■ **Exercise details**: Reproduce the lines below exactly. Begin with the first, end with the line containing "pyautogui.moveTo(567, 213)", and leave out the pictures.

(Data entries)
*** Begin section ***

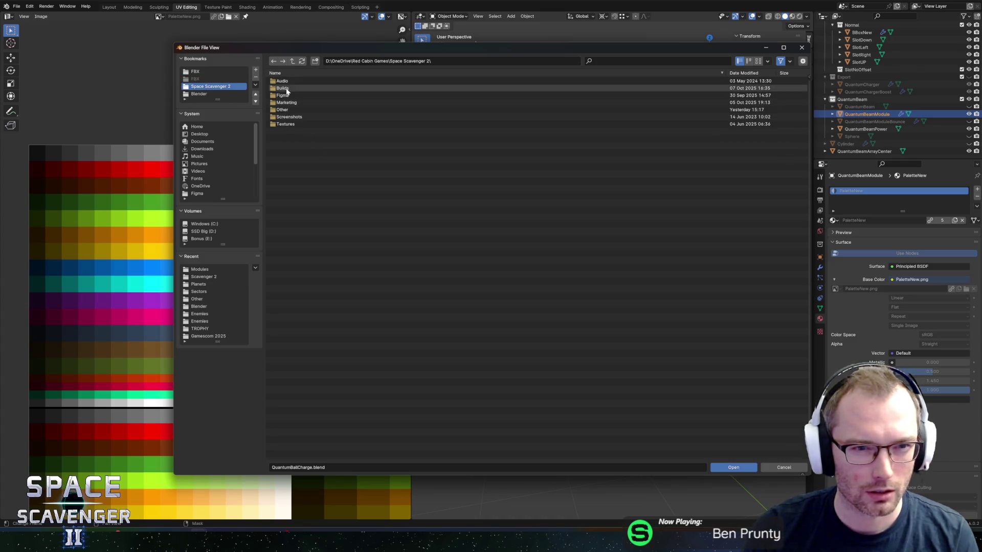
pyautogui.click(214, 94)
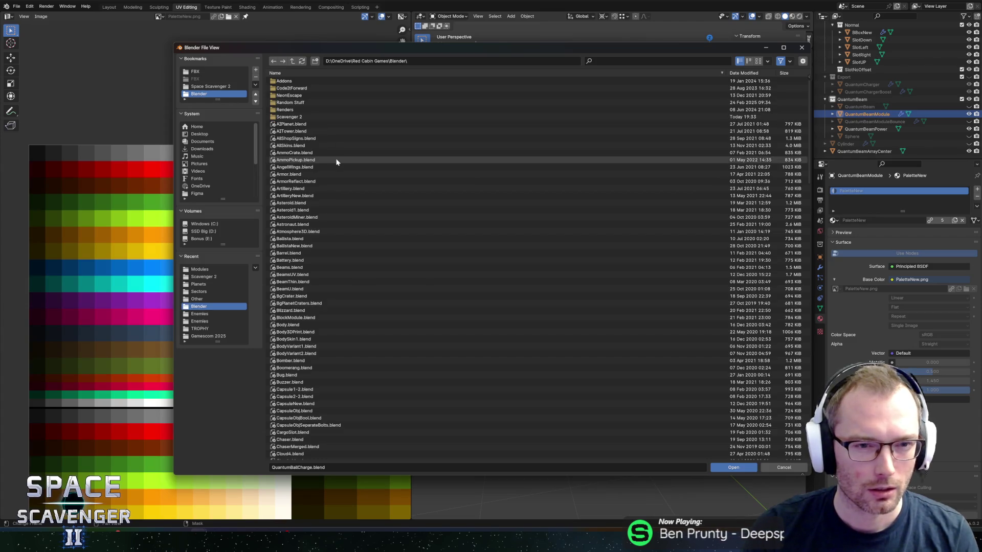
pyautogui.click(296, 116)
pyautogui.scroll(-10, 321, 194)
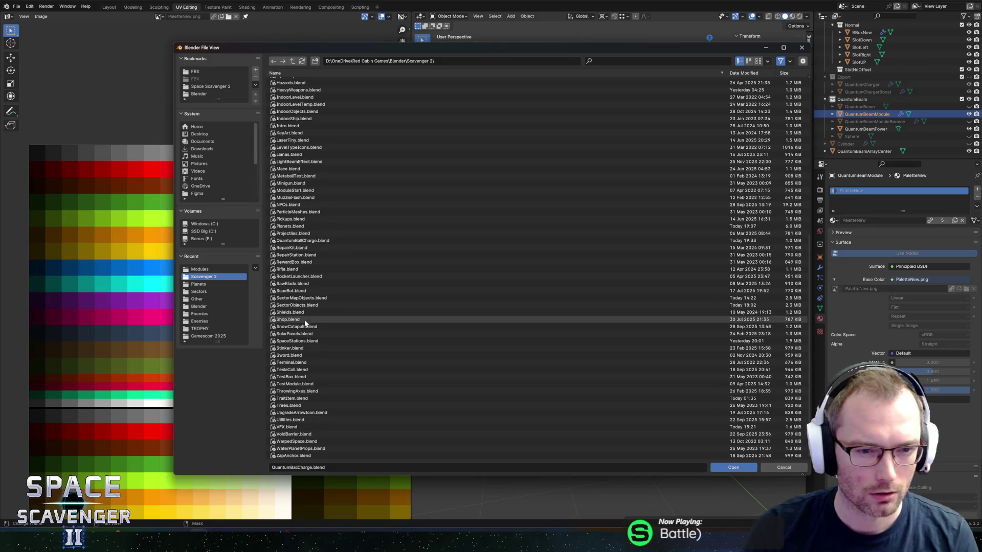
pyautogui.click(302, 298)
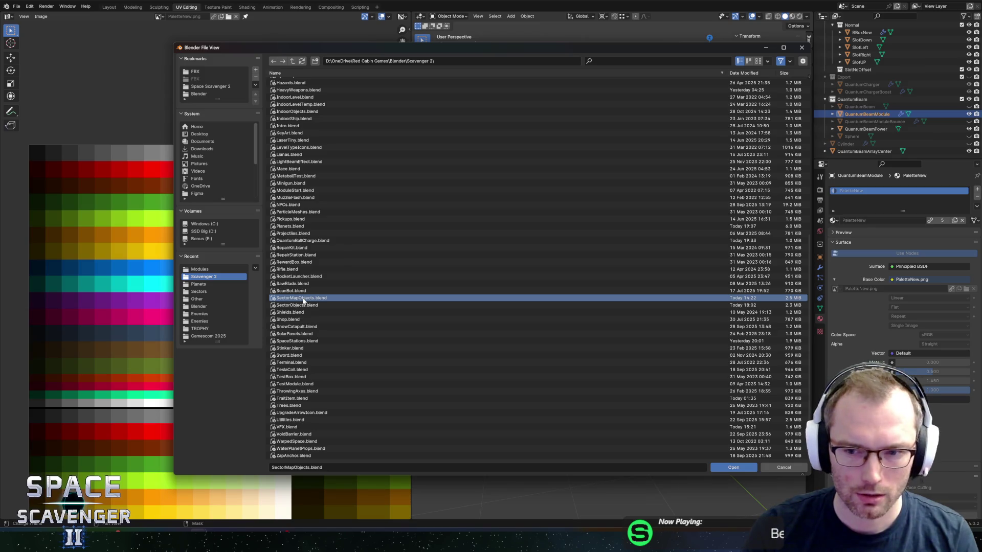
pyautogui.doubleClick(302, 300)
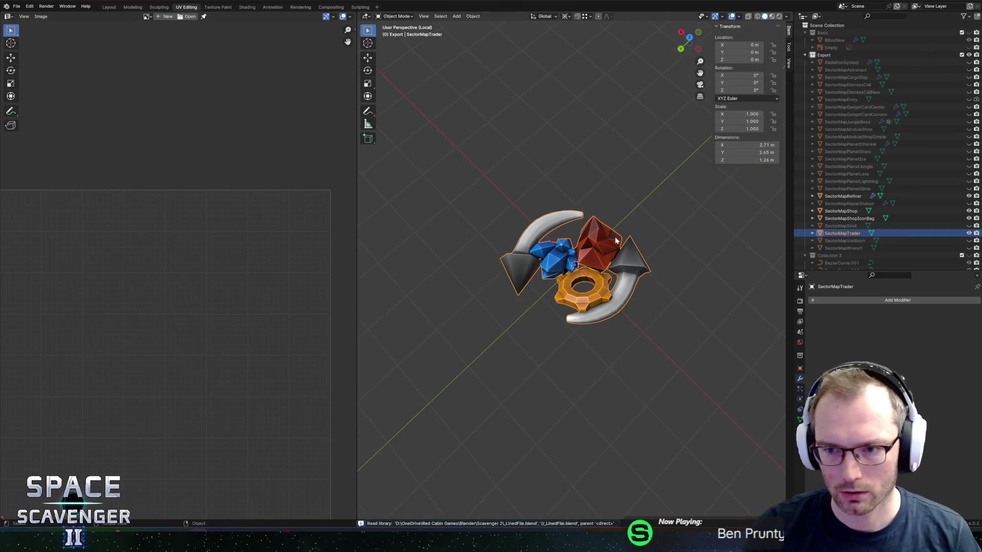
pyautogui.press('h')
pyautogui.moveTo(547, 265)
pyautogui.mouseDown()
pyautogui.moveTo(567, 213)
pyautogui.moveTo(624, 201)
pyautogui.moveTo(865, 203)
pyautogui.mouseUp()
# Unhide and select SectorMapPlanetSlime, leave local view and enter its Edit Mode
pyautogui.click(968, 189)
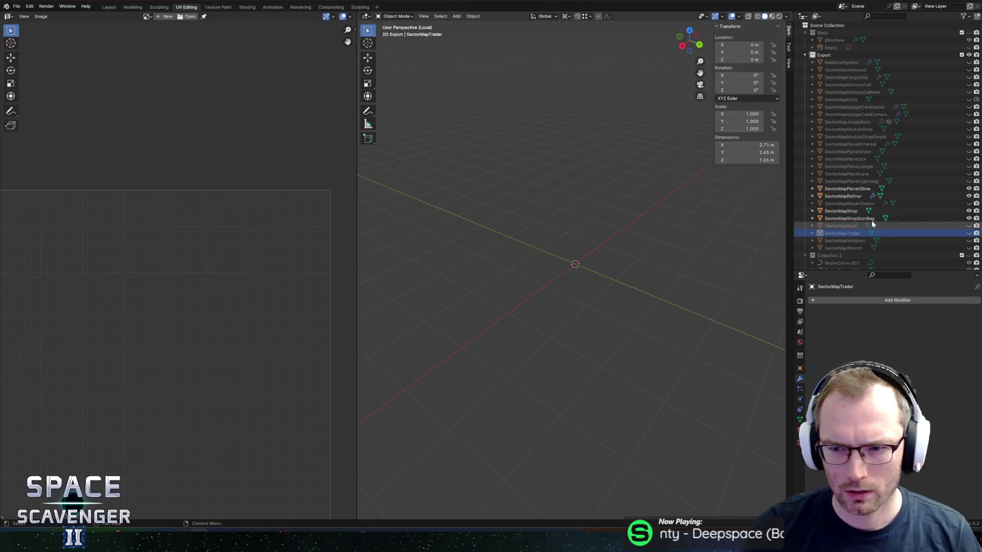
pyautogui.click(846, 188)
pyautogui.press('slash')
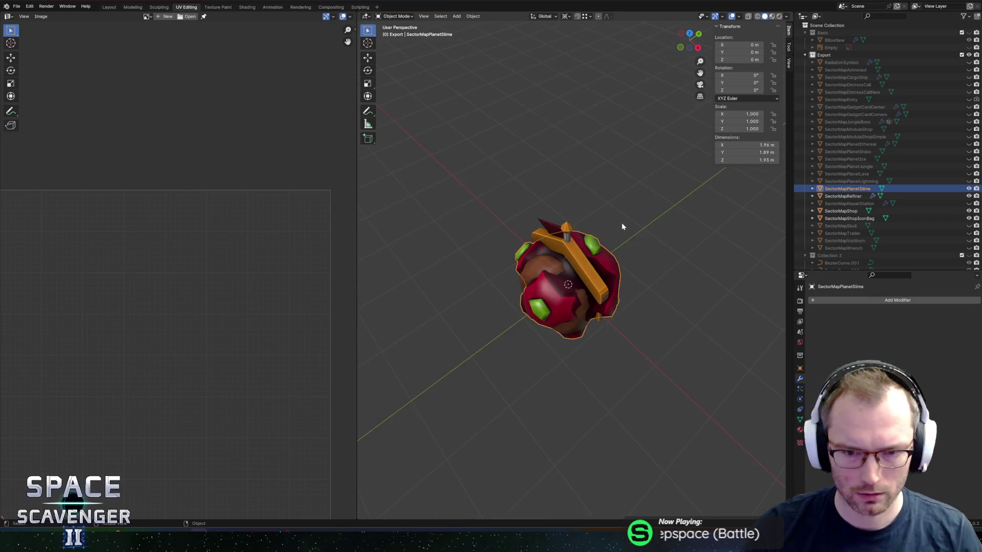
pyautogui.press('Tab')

*** End section ***

■ **Your solution**:
pyautogui.click(214, 94)
pyautogui.click(296, 116)
pyautogui.scroll(-10, 321, 194)
pyautogui.click(302, 298)
pyautogui.doubleClick(302, 300)
pyautogui.press('h')
pyautogui.moveTo(547, 265)
pyautogui.mouseDown()
pyautogui.moveTo(567, 213)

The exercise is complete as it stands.